The Canadian Press

Ottawa and the provinces have agreed to take the first steps toward reforming the country’s retirement savings system, forging a consensus that was enough to keep Western finance ministers at the negotiating table.

The federal and provincial ministers wrapped up a day and a half of meetings in Whitehorse Friday, centred around making sure Canadians are saving enough for their retirement — especially as the population ages and government resources are strained.

They agreed that after months of researching pensions and retirement income, they now have enough information to start negotiating on actual reforms that would put the seniors of the future on a more stable financial footing.

They’ll start with a vigorous round of cross-country public consultations early in the New Year, and meet again in May in the hopes of making more concrete decisions about how the retirement system should change.
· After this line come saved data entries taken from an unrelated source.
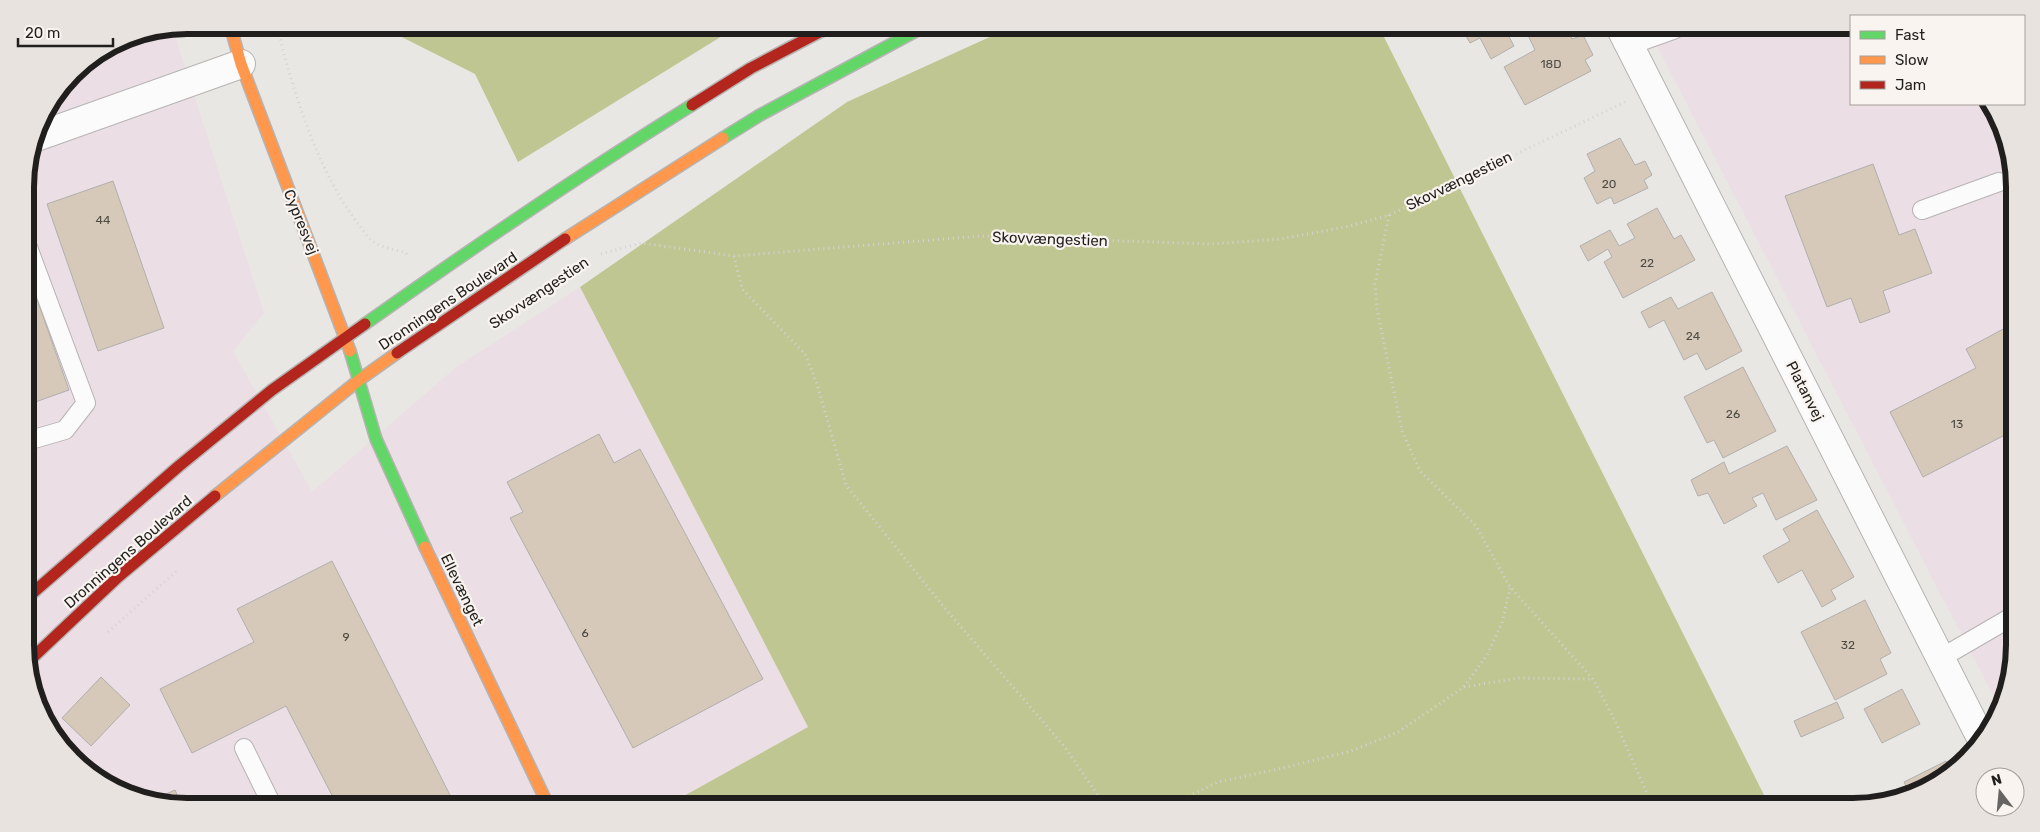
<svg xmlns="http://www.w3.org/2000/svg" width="2040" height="832" viewBox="0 0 2040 832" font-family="Rubik,sans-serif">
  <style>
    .industrial { fill: #ebdee5 }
    .forest { fill: #c0c692 }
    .building { fill: #d6c9b9; stroke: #b1afad }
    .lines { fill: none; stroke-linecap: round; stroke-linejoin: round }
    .lane-casing { stroke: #b6b4b2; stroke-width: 20 }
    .street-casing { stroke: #b6b4b2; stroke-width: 30 }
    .fast-casing { stroke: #b6b4b2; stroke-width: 14 }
    .slow-casing { stroke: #b6b4b2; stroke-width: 14 }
    .jam-casing { stroke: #b6b4b2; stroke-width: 14 }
    .path { stroke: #d5d3d3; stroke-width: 3; stroke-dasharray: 1 4; stroke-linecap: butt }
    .lane { stroke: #fcfbfb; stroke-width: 18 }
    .street { stroke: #fcfbfb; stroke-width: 28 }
    .fast { stroke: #63d668; stroke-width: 11 }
    .slow { stroke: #ff974d; stroke-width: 11 }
    .jam { stroke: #b3261e; stroke-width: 11 }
    .labels { text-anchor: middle; stroke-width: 4.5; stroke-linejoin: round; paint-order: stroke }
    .number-label { font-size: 12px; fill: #4e4a44 }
    .street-label { font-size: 15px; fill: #211f1d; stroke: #f9f4ef }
    .rim { fill: none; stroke: #211f1d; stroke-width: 6 }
  </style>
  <rect width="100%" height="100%" fill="#e9e7e4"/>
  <!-- industrial -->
  <path class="industrial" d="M1646,25H1851V104H1988L2014,165L2015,645L2006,698L2000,709Z
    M154,32L175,36L264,313L233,351L312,492L455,368L580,287L808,727L664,807H187L134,798L65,752L28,677L25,176L42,115L80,65L125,37Z"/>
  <!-- forest -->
  <path class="forest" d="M378,25H740L518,162L475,74Z
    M1016,25H1378L1770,807H664L808,727L580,287L847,102Z"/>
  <!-- building -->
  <path class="building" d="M1460,25H1517L1518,27L1507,33L1514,46L1491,59L1480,38L1470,43Z
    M1535,25H1566L1572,39L1583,35L1593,55L1585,60L1591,71L1525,105L1504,67L1535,50L1525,29Z
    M1620,138L1635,165L1645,161L1652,175L1644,180L1648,188L1614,204L1611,197L1597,204L1584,178L1595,171L1587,154Z
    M1873,164L1899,235L1915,229L1932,273L1883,291L1890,312L1860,323L1851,298L1827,307L1785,196Z
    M113,181L164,328L98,351L47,204Z
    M1657,208L1674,239L1681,235L1695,260L1623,298L1604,262L1612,257L1608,249L1588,261L1580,246L1610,230L1619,246L1635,238L1627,224Z
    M26,268L69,390L27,405Z
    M1712,292L1742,351L1706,370L1697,353L1684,360L1664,320L1649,328L1641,312L1671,297L1678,309Z
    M2007,327L2014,341V459L2003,436L1923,477L1890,412L1976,368L1966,349Z
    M1743,367L1776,431L1723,458L1714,440L1707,443L1684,397Z
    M599,434L614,463L640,449L763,679L633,748L510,518L523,512L507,482Z
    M1787,446L1817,500L1776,520L1763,493L1752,498L1757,506L1724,524L1708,493L1698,496L1691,480L1724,462L1729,474Z
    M1817,510L1854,577L1831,590L1836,599L1822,607L1802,570L1778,583L1763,556L1790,541L1783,529Z
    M332,561L456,807H338L286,706L192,753L160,689L254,642L237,609Z
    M1865,600L1891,653L1880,659L1887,674L1835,700L1801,632Z
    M101,677L130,705L91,746L62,718Z
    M1902,689L1920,724L1882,743L1864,709Z
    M1837,702L1844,718L1801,737L1794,721Z
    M1946,761L1952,774L1911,796L1904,782Z
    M175,790L182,806L151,801Z"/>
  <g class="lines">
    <!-- lane casing -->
    <g class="lane-casing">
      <path id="lane" d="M1922,210L1999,182
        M26,242L86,403L65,430L27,441
        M1941,658L2015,615
        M244,748L273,807"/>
    </g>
    <!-- street casing -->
    <g class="street-casing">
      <path id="street" d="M1619,25L1983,742
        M1627,41L1672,25
        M36,137L241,64"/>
    </g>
    <!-- fast casing -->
    <g class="fast-casing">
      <path id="fast" d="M723,138L760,115L927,25
        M365,324C472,248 581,174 692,105
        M350,351L376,439L425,547"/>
    </g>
    <!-- slow casing -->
    <g class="slow-casing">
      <path id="slow" d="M230,25L241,64L350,351
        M565,239L723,138
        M215,496L359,380L397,353
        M425,547L549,807"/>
    </g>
    <!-- jam casing -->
    <g class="jam-casing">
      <path id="jam" d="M692,105L751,68L833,25
        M397,353L565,239
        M28,597L179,466L272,390L365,324
        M28,662L118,577L215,496"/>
    </g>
    <!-- path -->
    <path class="path" d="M277,25C292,90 318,172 359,225C363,230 368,239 374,242C382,248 397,250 406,253L408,257
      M1389,215L1375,284L1377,309L1402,431L1420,471L1476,526L1510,587L1593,679L1615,721L1653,807
      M601,254L641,243L734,256L980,236L1210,244L1281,239L1350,226L1389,215L1625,102
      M734,256L742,289L805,354L817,384L846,485L943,606L1064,746L1106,807
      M108,632L178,570
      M1464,687L1487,655L1502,623L1510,588
      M1166,807L1218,782L1283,768L1351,751L1398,732L1464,687L1519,678L1593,679"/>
    <!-- lane -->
    <use href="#lane" class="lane"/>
    <!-- street -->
    <use href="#street" class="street"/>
    <!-- fast -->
    <use href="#fast" class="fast"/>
    <!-- slow -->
    <use href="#slow" class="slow"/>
    <!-- jam -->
    <use href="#jam" class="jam"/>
  </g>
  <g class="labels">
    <!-- number labels -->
    <g class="number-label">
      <text x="1551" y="68">18D</text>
      <text x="1609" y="188">20</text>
      <text x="103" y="224">44</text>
      <text x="1647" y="267">22</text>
      <text x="1693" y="340">24</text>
      <text x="1733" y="418">26</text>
      <text x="1957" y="428">13</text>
      <text x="585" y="637">6</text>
      <text x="346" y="641">9</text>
      <text x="1848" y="649">32</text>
    </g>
    <!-- street labels -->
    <g class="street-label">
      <text transform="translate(1459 181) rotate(-26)" y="5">Skovvængestien</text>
      <text transform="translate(301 222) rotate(68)" y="5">Cypresvej</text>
      <text transform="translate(1050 239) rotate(2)" y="5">Skovvængestien</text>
      <text transform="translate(539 293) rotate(-34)" y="5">Skovvængestien</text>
      <text transform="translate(448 301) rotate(-34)" y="5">Dronningens Boulevard</text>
      <text transform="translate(1805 391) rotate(63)" y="5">Platanvej</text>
      <text transform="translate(128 552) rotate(-41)" y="5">Dronningens Boulevard</text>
      <text transform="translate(462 590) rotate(64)" y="5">Ellevænget</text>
    </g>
  </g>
  <!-- crop -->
  <path d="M0 0H2040V832H0ZM187 34H1853A153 153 0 0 1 2006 187V645A153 153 0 0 1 1853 798H187A153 153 0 0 1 34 645V187A153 153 0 0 1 187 34Z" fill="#e8e3de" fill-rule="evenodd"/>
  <path class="rim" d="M187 34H1853A153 153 0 0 1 2006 187V645A153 153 0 0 1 1853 798H187A153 153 0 0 1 34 645V187A153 153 0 0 1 187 34Z"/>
  <!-- legend -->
  <rect x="1850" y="15" width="175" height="90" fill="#f9f4ef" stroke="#a39f9b"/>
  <rect x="1860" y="31" width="25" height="8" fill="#63d668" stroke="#a39f9b"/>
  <text x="1895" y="40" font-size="15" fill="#211f1d">Fast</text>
  <rect x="1860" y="56" width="25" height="8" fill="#ff974d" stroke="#a39f9b"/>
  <text x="1895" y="65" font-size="15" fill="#211f1d">Slow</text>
  <rect x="1860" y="81" width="25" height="8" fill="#b3261e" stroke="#a39f9b"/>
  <text x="1895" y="90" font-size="15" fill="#211f1d">Jam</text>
  <!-- north arrow -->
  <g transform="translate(2000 792) rotate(344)"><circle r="24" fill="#f9f4ef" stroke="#a39f9b"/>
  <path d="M0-4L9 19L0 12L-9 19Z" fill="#676563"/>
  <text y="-8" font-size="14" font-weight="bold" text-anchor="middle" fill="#211f1d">N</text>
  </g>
  <!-- scale -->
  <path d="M18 38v8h95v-8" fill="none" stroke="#211f1d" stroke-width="2.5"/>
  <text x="25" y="38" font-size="15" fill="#211f1d" stroke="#f9f4ef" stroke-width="4" paint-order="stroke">20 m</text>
</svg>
“I think this will allow us to move beyond high-level discussions,and now we can zero in,” Ontario Finance Minister Dwight Duncan said in an interview. “I think there’s a willingness to have an honest discussion.”

Alberta and British Columbia had threatened to take an independent path and set up their own supplement to the Canada Pension Plan unless Ottawa showed the will to set up a decent national system.

But both provinces seemed content with Ottawa’s commitment on Friday to examine a broad array of options.

“The provinces said unanimously that no province gets out ahead of the rest,” said Ted Menzies, the federal parliamentary secretary of finance who has been the lead Ottawa actor on the pensions file. “They all agreed that a pan-Canadian solution would ultimately be the best solution.”

No option was taken off the table.

The choices include:

• forming a national, voluntary supplement to the CPP, an option favoured by the Alberta, British Columbia, the federal Liberals and some key pension experts.

• regulatory reform to give financial services firms more leeway to set up group savings plans, an approach frequently mentioned although not endorsed by the federal government.

• expanding the CPP by increasing premiums but also increasing benefits, an approach pushed by labour and seniors groups, as well as the federal NDP.

• the status quo, complemented by more intense efforts to educate the public about the savings vehicles available to them.

Experts, labour groups and some of the provinces have been sounding the alarm on the fraying of Canada’s pension system. They say the recent financial crisis exposed weaknesses in the system, and the aging of the population will only exacerbate the pitfalls.

More and more people are left uncovered by corporate pension plans, they say. Those who are covered have plans that are less and less generous. And those with no plans often fail to save on their own.

The dynamics threaten seniors’ standard of living, they say.

But a key experts’ report prepared at the behest of the provincial and federal finance ministers finds that retirement income is in pretty good shape in Canada.

“The first conclusion from the research is that Canadians are, by and large, doing relatively well in ensuring that they have adequate savings for their retirement,” said the report overseen by economist Jack Mintz of the University of Calgary.

Some groups of Canadians are not saving enough, but there’s not much research on who or why, he concluded.

A second report prepared for the Whitehorse meeting by pension expert Bob Baldwin for the Ontario government was somewhat more alarmist.

It concluded that Canada’s retirement system has been working well, but the future is dimmer.

It said keeping the status quo would seriously hurt the standard of living of some significant groups of people: immigrants, single people depending on the federal government’s Guaranteed Income Supplement, and seniors with dependents.